Davidson, J., Paul, A., Patel, S., Davenport, M. and Ade-Ajayi, N. (2015) Central Vein Preservation in Critical Venous Access. European Journal of Pediatric Surgery. August 11th. .

Abstract:

Introduction: The lack of suitable veins in children with critical central venous access requirements is a major obstacle to optimal care and is potentially life-threatening. We present outcomes following the use of vein-preserving (VP) surgical techniques, notably the sheath exchange for tunneled lines (SETL).
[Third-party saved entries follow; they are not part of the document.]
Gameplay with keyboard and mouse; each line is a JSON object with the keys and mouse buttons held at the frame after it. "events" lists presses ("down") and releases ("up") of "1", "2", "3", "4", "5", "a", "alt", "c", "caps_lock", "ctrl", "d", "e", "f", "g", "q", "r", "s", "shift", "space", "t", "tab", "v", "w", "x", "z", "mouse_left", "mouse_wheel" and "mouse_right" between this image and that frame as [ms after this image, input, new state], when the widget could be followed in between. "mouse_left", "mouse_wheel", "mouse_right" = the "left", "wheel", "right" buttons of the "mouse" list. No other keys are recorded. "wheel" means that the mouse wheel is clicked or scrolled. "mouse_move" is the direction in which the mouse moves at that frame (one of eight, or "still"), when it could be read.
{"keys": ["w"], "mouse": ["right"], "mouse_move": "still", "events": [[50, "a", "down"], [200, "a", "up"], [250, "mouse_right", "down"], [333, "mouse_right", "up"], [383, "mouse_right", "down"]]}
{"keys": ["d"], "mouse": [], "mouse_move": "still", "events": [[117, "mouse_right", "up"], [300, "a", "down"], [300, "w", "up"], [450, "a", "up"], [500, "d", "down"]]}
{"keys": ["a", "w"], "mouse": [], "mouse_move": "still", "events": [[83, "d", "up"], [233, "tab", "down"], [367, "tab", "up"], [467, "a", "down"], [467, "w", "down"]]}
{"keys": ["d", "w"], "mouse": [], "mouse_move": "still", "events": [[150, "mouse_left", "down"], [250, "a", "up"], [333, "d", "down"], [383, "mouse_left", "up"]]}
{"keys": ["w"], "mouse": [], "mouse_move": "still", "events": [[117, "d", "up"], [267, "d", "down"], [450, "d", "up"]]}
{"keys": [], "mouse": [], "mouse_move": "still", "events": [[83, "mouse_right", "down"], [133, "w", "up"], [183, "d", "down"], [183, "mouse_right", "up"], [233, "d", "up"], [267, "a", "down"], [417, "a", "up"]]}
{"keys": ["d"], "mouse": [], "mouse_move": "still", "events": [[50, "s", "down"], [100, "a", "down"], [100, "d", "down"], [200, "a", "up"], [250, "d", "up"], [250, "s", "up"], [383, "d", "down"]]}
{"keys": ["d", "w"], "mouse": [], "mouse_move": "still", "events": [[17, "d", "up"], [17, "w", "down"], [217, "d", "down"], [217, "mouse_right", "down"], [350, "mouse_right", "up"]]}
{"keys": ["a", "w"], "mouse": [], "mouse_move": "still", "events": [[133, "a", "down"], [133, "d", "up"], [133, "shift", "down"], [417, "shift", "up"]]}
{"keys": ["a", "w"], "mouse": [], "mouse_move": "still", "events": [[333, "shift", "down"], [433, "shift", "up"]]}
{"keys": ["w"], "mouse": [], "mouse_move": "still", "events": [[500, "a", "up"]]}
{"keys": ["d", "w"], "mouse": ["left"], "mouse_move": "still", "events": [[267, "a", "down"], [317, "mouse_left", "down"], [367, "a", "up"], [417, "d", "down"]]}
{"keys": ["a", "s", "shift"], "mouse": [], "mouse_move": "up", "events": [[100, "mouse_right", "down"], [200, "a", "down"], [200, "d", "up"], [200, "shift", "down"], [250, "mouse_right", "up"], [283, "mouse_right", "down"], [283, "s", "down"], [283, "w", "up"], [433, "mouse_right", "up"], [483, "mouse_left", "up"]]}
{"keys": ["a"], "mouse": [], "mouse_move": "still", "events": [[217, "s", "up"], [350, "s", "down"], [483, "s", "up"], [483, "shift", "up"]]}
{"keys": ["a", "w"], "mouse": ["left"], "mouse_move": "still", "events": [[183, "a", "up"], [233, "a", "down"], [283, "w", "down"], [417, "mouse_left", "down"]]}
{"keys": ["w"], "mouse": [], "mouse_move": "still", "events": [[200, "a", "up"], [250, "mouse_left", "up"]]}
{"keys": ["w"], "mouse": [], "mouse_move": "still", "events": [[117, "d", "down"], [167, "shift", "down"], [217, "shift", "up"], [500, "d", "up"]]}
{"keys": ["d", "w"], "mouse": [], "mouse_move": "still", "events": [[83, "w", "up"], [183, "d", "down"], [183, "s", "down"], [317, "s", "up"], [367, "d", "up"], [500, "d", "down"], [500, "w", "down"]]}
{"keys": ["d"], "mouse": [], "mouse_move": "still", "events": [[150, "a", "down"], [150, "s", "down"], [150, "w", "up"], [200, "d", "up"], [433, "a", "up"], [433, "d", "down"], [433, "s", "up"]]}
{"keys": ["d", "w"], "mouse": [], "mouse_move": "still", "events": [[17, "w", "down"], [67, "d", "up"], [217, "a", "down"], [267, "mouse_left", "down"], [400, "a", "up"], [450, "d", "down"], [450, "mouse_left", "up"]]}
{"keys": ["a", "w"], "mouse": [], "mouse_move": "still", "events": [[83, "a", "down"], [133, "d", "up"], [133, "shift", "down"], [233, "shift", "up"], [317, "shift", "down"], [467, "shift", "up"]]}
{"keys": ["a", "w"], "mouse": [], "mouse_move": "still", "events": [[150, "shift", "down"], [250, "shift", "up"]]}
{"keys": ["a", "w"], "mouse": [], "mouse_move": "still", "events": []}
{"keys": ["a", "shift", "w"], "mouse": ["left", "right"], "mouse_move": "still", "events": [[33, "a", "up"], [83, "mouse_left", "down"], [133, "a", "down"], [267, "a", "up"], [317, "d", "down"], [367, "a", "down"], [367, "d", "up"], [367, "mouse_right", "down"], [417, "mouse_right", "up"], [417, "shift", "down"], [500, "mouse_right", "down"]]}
Materials and Methods: A retrospective, single observer analysis of a prospectively maintained departmental logbook as well as the medical records of patients. Two broad groups of central line replacements were identified; those inserted following removal of a previous line and a traditional “plastic-free” (PF) period and those exchanged without such an interval.

Results: Overall, 19 lines were directly exchanged during the study period and compared with 34 inserted after a PF period. Similar catheter life spans and infection rates were demonstrated in each group; 125 (range, 78-173) days in VP exchanges versus 122 (range, 70-175) days in PF replacements (p = 0.41). Line Sepsis resulting in removal or change of line occurred at 103 (range, 60-147) days in VP group versus 104 (range, 45-164) days in PF (p = 0.73).

Conclusion: For children with critical venous access requirements, direct line exchange procedures are a robust and reproducible means of vein preservation. The outcomes compare favorably with those following the more traditional removal, a PF period and reinsertion.